Pride Of The Seas


As American ships became known for their quality and cheapness (to the extent that by 1720 British builders were urging their government to limit the size of ships built in the colonies, and to bar them from all but British trade), they gained increasing fame for speed. The clipper ship was as yet undreamed of, but the Yankee obsession for “going at a good clip” was well developed—partly from the ever-present necessity of outrunning not only pirates and foreign privateers but, as often as not, His Majesty’s own ships, trying to enforce the navigation and trade acts. Speeds of nine or ten knots on commercial voyages seem to have been routine by the 1760s, and it can hardly have surprised the British that, when war did come, these same merchantmen—oversparred and overcanvassed for the occasion—outpaced, outmaneuvered, and frequently outfought the king’s heavier ships.

Survival in a world of restrictive trade legislation demanded of the colonial merchant and seafarer the utmost resourcefulness and ingenuity. Pre-Revolution fortunes, such as they were, resulted from shrewd assessment and intensive cultivation of the few permissible trades, combined with a liberal dash of privateering and no small amount of judicious lawbreaking.

The fund of commercial stratagem thus acquired was invaluable when the war’s end brought political independence and potential economic ruin. Six months after the Peace of Paris, New York and New England shipping men acted to break the paralysis with which the merchant marine was threatened by the loss of English markets and the aggressive invasion of our transatlantic trade by the other maritime powers of Europe. Their daring departure was to open direct trade with the Far East, heretofore a British preserve.

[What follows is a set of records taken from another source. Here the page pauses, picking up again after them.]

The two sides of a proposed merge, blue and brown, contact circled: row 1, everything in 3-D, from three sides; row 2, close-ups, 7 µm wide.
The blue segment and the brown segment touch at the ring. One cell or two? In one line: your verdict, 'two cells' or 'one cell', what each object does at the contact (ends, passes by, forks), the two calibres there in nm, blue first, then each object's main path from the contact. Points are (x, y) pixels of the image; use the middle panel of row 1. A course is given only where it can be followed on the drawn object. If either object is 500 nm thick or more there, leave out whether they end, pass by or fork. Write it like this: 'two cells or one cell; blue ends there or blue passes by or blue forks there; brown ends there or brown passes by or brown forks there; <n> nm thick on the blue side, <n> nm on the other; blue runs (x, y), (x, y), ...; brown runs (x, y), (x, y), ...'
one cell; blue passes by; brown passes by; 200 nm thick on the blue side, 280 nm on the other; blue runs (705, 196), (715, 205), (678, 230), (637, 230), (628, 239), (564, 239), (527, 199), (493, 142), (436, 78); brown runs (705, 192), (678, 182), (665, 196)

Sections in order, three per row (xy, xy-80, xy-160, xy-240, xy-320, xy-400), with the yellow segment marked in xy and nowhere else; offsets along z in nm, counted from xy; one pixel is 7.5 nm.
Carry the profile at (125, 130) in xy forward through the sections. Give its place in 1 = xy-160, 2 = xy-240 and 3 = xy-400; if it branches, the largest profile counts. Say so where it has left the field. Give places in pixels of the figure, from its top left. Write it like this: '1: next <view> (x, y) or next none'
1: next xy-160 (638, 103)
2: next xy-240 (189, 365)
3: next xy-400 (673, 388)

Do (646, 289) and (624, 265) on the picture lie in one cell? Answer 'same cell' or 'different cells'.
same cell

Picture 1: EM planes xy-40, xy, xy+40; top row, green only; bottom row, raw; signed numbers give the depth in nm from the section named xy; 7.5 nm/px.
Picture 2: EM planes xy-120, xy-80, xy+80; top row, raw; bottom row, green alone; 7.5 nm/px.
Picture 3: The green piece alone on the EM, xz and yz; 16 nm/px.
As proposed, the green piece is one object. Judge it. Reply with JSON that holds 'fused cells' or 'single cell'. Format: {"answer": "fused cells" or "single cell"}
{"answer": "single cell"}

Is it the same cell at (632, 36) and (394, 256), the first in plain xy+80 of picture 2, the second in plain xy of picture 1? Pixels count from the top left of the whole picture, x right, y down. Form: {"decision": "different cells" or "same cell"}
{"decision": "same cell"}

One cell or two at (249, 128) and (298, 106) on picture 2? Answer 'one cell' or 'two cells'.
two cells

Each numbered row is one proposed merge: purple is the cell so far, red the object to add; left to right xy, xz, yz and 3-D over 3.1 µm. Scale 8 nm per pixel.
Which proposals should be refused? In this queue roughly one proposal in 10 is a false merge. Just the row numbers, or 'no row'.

Around the Cape of Good Hope to Canton went the diminutive Empress of China of New York, departing on Washington’s Birthday, 1784. Close behind came the ex-privateer Grand Turk of Salem, already the first American ship to reach the Cape. In 1787 two small Boston ships, the 213-ton Columbia and the 90-ton Lady Washington, sailed together for the relatively unexplored northwest coast of our continent and successfully inaugurated a commercial cycle that put the China trade on a paying basis: trinkets and “trade goods” were exchanged with the coast Indians for seaotter skins, to be traded at Canton for merchandise worth many times the value of the outward cargo. When she returned to Boston in 1790, having left the Lady Washington on the northwest coast, the Columbia became the first American ship to round Cape Horn and to circumnavigate the globe. On her second voyage, she discovered and named the Columbia River.

These and similar accomplishments in ship creation, ship operation, and mercantile expansion were “whole” achievements, in that they created something new and capitalized on it to the full. As a consequence, between 1789 and 1810 American-flag tonnage in overseas trade increased by seven hundred per cent, to nearly a million tons, and the portion of United States foreign commerce carried in United States-registered ships rose swiftly to the ninety per cent level, despite the extraordinary difficulties and perils then besetting any American ship on the high seas.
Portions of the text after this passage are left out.